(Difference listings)
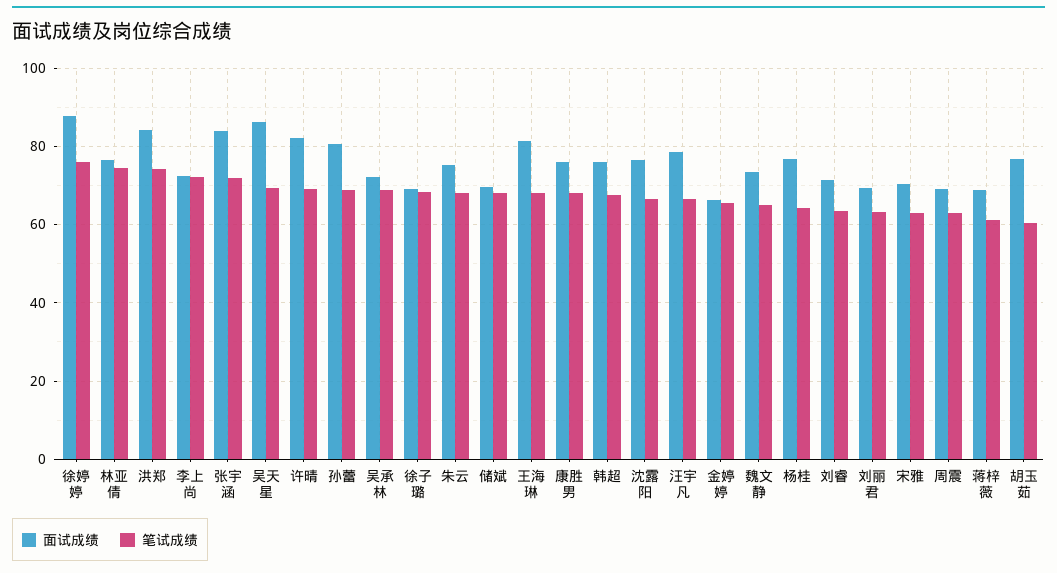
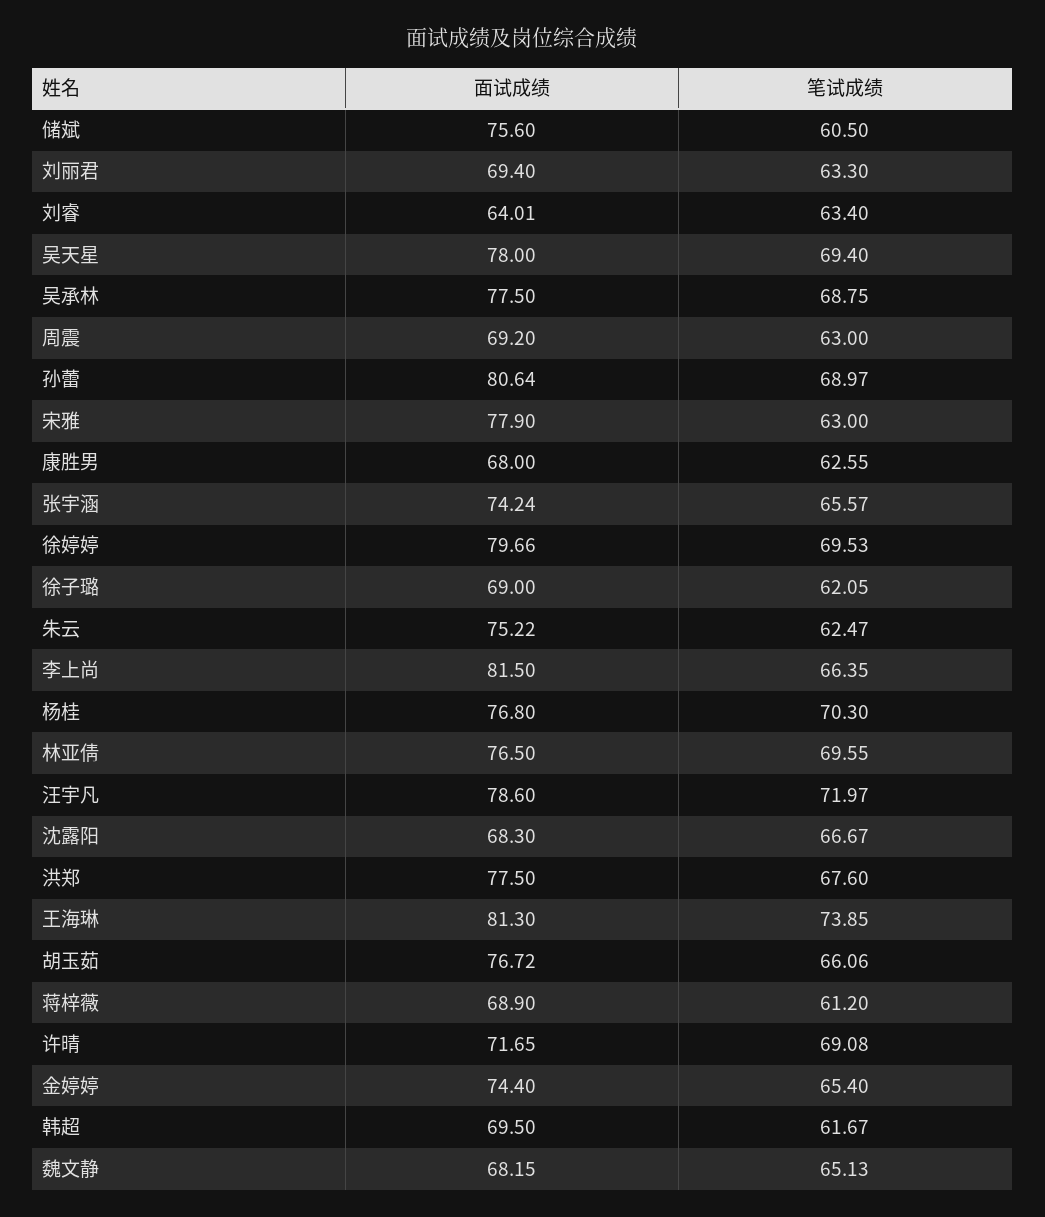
面试成绩, 徐婷婷: 88 -> 79.66
笔试成绩, 徐婷婷: 76 -> 69.53
笔试成绩, 林亚倩: 74 -> 69.55
面试成绩, 洪郑: 84 -> 77.5
笔试成绩, 洪郑: 74 -> 67.6
面试成绩, 李上尚: 72 -> 81.5
笔试成绩, 李上尚: 72 -> 66.35
面试成绩, 张宇涵: 84 -> 74.24
笔试成绩, 张宇涵: 72 -> 65.57
面试成绩, 吴天星: 86 -> 78
面试成绩, 许晴: 82 -> 71.65
面试成绩, 吴承林: 72 -> 77.5
笔试成绩, 徐子璐: 68 -> 62.05
笔试成绩, 朱云: 68 -> 62.47
面试成绩, 储斌: 70 -> 75.6
笔试成绩, 储斌: 68 -> 60.5
笔试成绩, 王海琳: 68 -> 73.85
面试成绩, 康胜男: 76 -> 68
笔试成绩, 康胜男: 68 -> 62.55
面试成绩, 韩超: 76 -> 69.5
笔试成绩, 韩超: 68 -> 61.67
面试成绩, 沈露阳: 76 -> 68.3
笔试成绩, 汪宇凡: 66 -> 71.97
面试成绩, 金婷婷: 66 -> 74.4
面试成绩, 魏文静: 74 -> 68.15
笔试成绩, 杨桂: 64 -> 70.3
面试成绩, 刘睿: 72 -> 64.01
面试成绩, 宋雅: 70 -> 77.9
笔试成绩, 胡玉茹: 60 -> 66.06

What you need to do: Only one stretch of the records above is wanted: the lines between the one holding "面试成绩, 吴天星: 86 -> 78" and the one holding "笔试成绩, 汪宇凡: 66 -> 71.97", inclusive, reproduced exactly.

Result of the exercise:
面试成绩, 吴天星: 86 -> 78
面试成绩, 许晴: 82 -> 71.65
面试成绩, 吴承林: 72 -> 77.5
笔试成绩, 徐子璐: 68 -> 62.05
笔试成绩, 朱云: 68 -> 62.47
面试成绩, 储斌: 70 -> 75.6
笔试成绩, 储斌: 68 -> 60.5
笔试成绩, 王海琳: 68 -> 73.85
面试成绩, 康胜男: 76 -> 68
笔试成绩, 康胜男: 68 -> 62.55
面试成绩, 韩超: 76 -> 69.5
笔试成绩, 韩超: 68 -> 61.67
面试成绩, 沈露阳: 76 -> 68.3
笔试成绩, 汪宇凡: 66 -> 71.97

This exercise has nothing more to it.